Start of EXERCISE TEXT

(CNN) -- A 100-year-old Turkish hand grenade was found recently during conservation measures near the Damascus Gate in Jerusalem's Old City wall, the Israel Antiquities Authority said on Wednesday.
The discovery was made on Monday, when an authority conservation team under the direction of conservator Fuad Abu Taa was "dismantling fragments of a crushed stone that needed to be replaced in the city wall."
The team found "a fist-size chunk of metal in the core of the wall," and police bomb disposal experts were called to the scene because of the object's "metallic shape" and "strange location," the authority said.
After examining the object, officials confirmed that it was "a grenade dating to the Ottoman period and that it contained 200-300 grams of explosives."
Bomb disposal experts removed the old explosive and detonated it.
"The stone was partially crushed and someone probably chose it as a place to hide the hand grenade," said Yoram Saad, head of the Implementation Branch of the Israel Antiquities Authority Conservation Department.
The section of the city wall adjacent to Damascus Gate is currently being treated within the framework of the Jerusalem Walls Conservation Project.
That's a joint effort on the part of the Prime Minister's Office, the Jerusalem Development Authority, the Israel Antiquities Authority and the Jerusalem Municipality.
The work by the conservation team is part of an effort to rehabilitate the Old City walls.

End of EXERCISE TEXT
Start of PROVIDED DATA

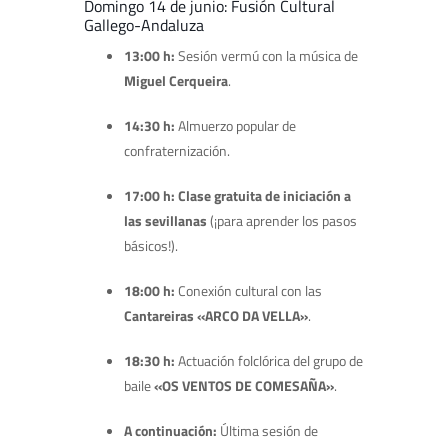
Domingo 14 de junio: Fusión Cultural
Gallego-Andaluza
13:00 h:
Sesión vermú con la música de
Miguel Cerqueira
.
14:30 h:
Almuerzo popular de
confraternización.
17:00 h:
Clase gratuita de iniciación a
las sevillanas
(¡para aprender los pasos
básicos!).
18:00 h:
Conexión cultural con las
Cantareiras «ARCO DA VELLA»
.
18:30 h:
Actuación folclórica del grupo de
baile
«OS VENTOS DE COMESAÑA»
.
A continuación:
Última sesión de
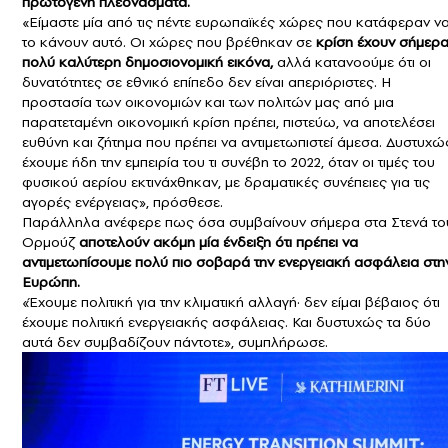
πρωτογενή πλεονάσματα.
«Είμαστε μία από τις πέντε ευρωπαϊκές χώρες που κατάφεραν ν
το κάνουν αυτό. Οι χώρες που βρέθηκαν σε
κρίση έχουν σήμερ
πολύ καλύτερη δημοσιονομική εικόνα,
αλλά κατανοούμε ότι οι
δυνατότητες σε εθνικό επίπεδο δεν είναι απεριόριστες. Η
προστασία των οικονομιών και των πολιτών μας από μια
παρατεταμένη οικονομική κρίση πρέπει, πιστεύω, να αποτελέσει
ευθύνη και ζήτημα που πρέπει να αντιμετωπιστεί άμεσα. Δυστυχώ
έχουμε ήδη την εμπειρία του τι συνέβη το 2022, όταν οι τιμές του
φυσικού αερίου εκτινάχθηκαν, με δραματικές συνέπειες για τις
αγορές ενέργειας», πρόσθεσε.
Παράλληλα ανέφερε πως όσα συμβαίνουν σήμερα στα Στενά το
Ορμούζ
αποτελούν ακόμη μία ένδειξη ότι πρέπει να
αντιμετωπίσουμε πολύ πιο σοβαρά την ενεργειακή ασφάλεια στη
Ευρώπη.
«Έχουμε πολιτική για την κλιματική αλλαγή· δεν είμαι βέβαιος ότι
έχουμε πολιτική ενεργειακής ασφάλειας. Και δυστυχώς τα δύο
αυτά δεν συμβαδίζουν πάντοτε», συμπλήρωσε.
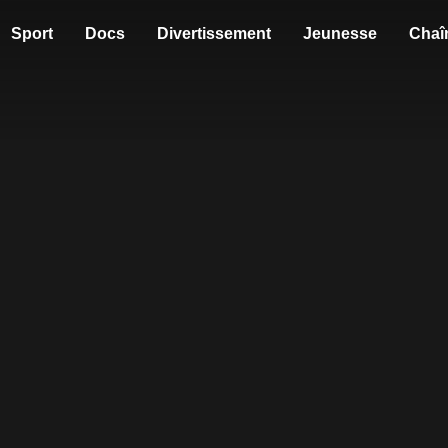
Sport
Docs
Divertissement
Jeunesse
Chaî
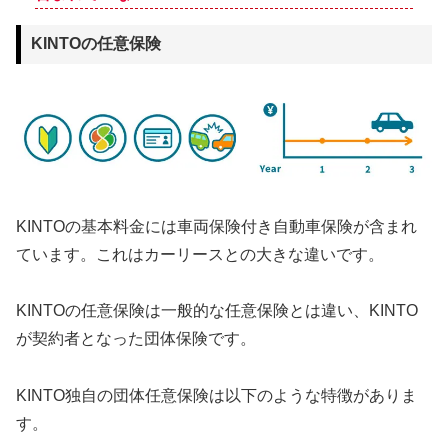
KINTOの任意保険
KINTOの基本料金には車両保険付き自動車保険が含まれ
ています。これはカーリースとの大きな違いです。
KINTOの任意保険は一般的な任意保険とは違い、KINTO
が契約者となった団体保険です。
KINTO独自の団体任意保険は以下のような特徴がありま
す。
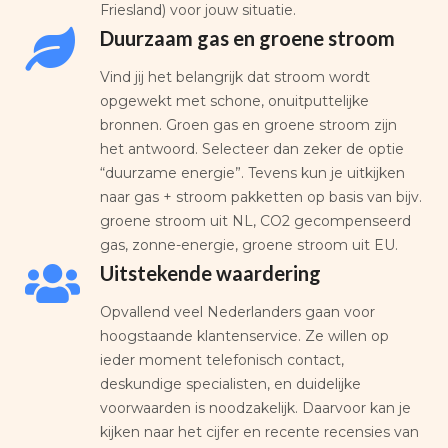
Friesland) voor jouw situatie.
Duurzaam gas en groene stroom
Vind jij het belangrijk dat stroom wordt
opgewekt met schone, onuitputtelijke
bronnen. Groen gas en groene stroom zijn
het antwoord. Selecteer dan zeker de optie
“duurzame energie”. Tevens kun je uitkijken
naar gas + stroom pakketten op basis van bijv.
groene stroom uit NL, CO2 gecompenseerd
gas, zonne-energie, groene stroom uit EU.
Uitstekende waardering
Opvallend veel Nederlanders gaan voor
hoogstaande klantenservice. Ze willen op
ieder moment telefonisch contact,
deskundige specialisten, en duidelijke
voorwaarden is noodzakelijk. Daarvoor kan je
kijken naar het cijfer en recente recensies van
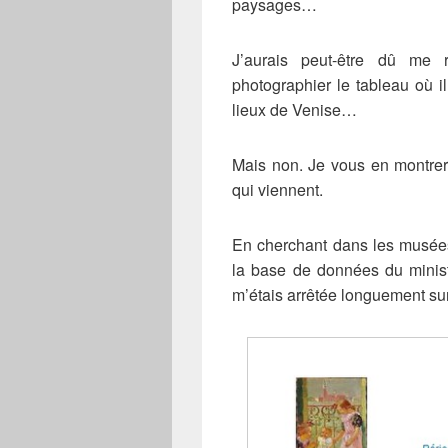
paysages…
J’aurais peut-être dû me 
photographier le tableau où il
lieux de Venise…
Mais non. Je vous en montrer
qui viennent.
En cherchant dans les musées v
la base de données du minist
m’étais arrêtée longuement sur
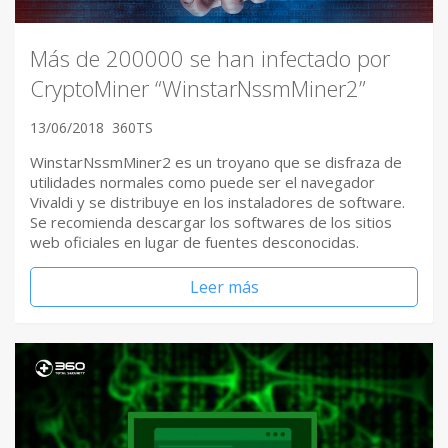
Más de 200000 se han infectado por
CryptoMiner “WinstarNssmMiner2”
13/06/2018
360TS
WinstarNssmMiner2 es un troyano que se disfraza de
utilidades normales como puede ser el navegador
Vivaldi y se distribuye en los instaladores de software.
Se recomienda descargar los softwares de los sitios
web oficiales en lugar de fuentes desconocidas.
Leer más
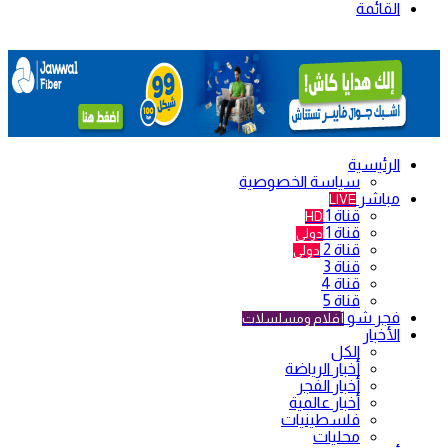
القائمة
الرئيسية
سياسة الخصوصية
مباشر
LIVE
قناة 1
HD
قناة 1
دولي
قناة 2
دولي
قناة 3
قناة 4
قناة 5
فجر شو
أفلام ومسلسلات
الأخبار
الكل
أخبار الرياضة
أخبار الفجر
أخبار عالمية
فلسطينيات
محليات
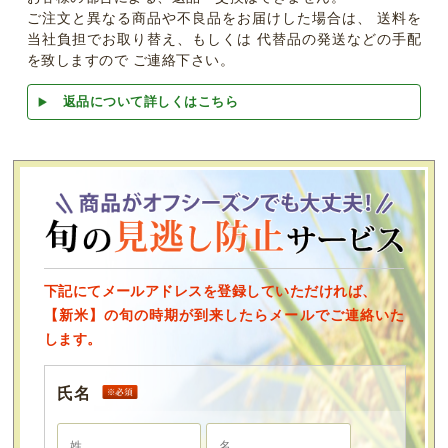
ご注文と異なる商品や不良品をお届けした場合は、 送料を
当社負担でお取り替え、もしくは 代替品の発送などの手配
を致しますので ご連絡下さい。
返品について詳しくはこちら
下記にてメールアドレスを登録していただければ、
【新米】の旬の時期が到来したらメールでご連絡いた
します。
氏名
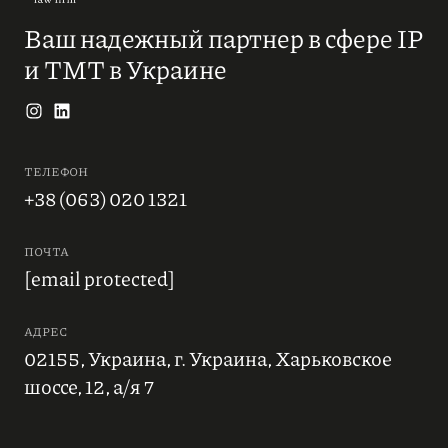
Ваш надежный партнер в сфере IP
и ТМТ в Украине
ТЕЛЕФОН
+38 (063) 020 1321
ПОЧТА
[email protected]
АДРЕС
02155, Украина, г. Украина, Харьковское
шоссе, 12, а/я 7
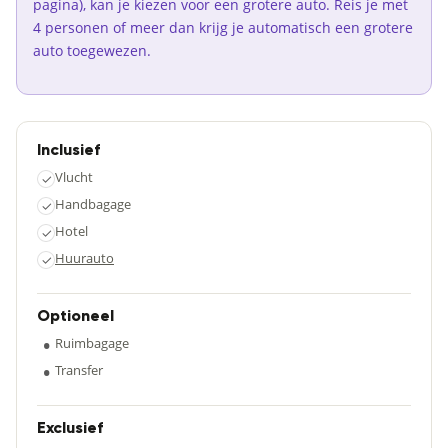
pagina), kan je kiezen voor een grotere auto. Reis je met
4 personen of meer dan krijg je automatisch een grotere
auto toegewezen.
Inclusief
Vlucht
✓
Handbagage
✓
Hotel
✓
Huurauto
✓
Optioneel
•
Ruimbagage
•
Transfer
Exclusief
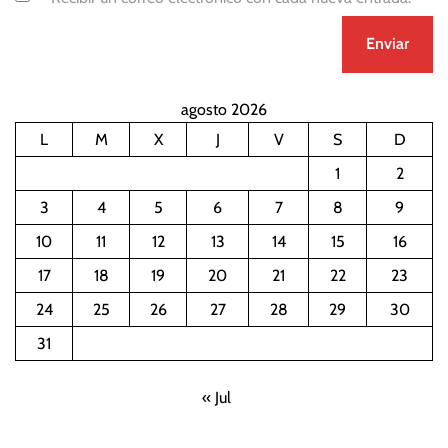
agosto 2026
L
M
X
J
V
S
D
1
2
3
4
5
6
7
8
9
10
11
12
13
14
15
16
17
18
19
20
21
22
23
24
25
26
27
28
29
30
31
« Jul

End of PROVIDED DATA

TO DO:
Copy the grenade article word for word, from "Bomb disposal experts removed" to "Walls Conservation Project.", inclusive.

RESULT:
Bomb disposal experts removed the old explosive and detonated it.
"The stone was partially crushed and someone probably chose it as a place to hide the hand grenade," said Yoram Saad, head of the Implementation Branch of the Israel Antiquities Authority Conservation Department.
The section of the city wall adjacent to Damascus Gate is currently being treated within the framework of the Jerusalem Walls Conservation Project.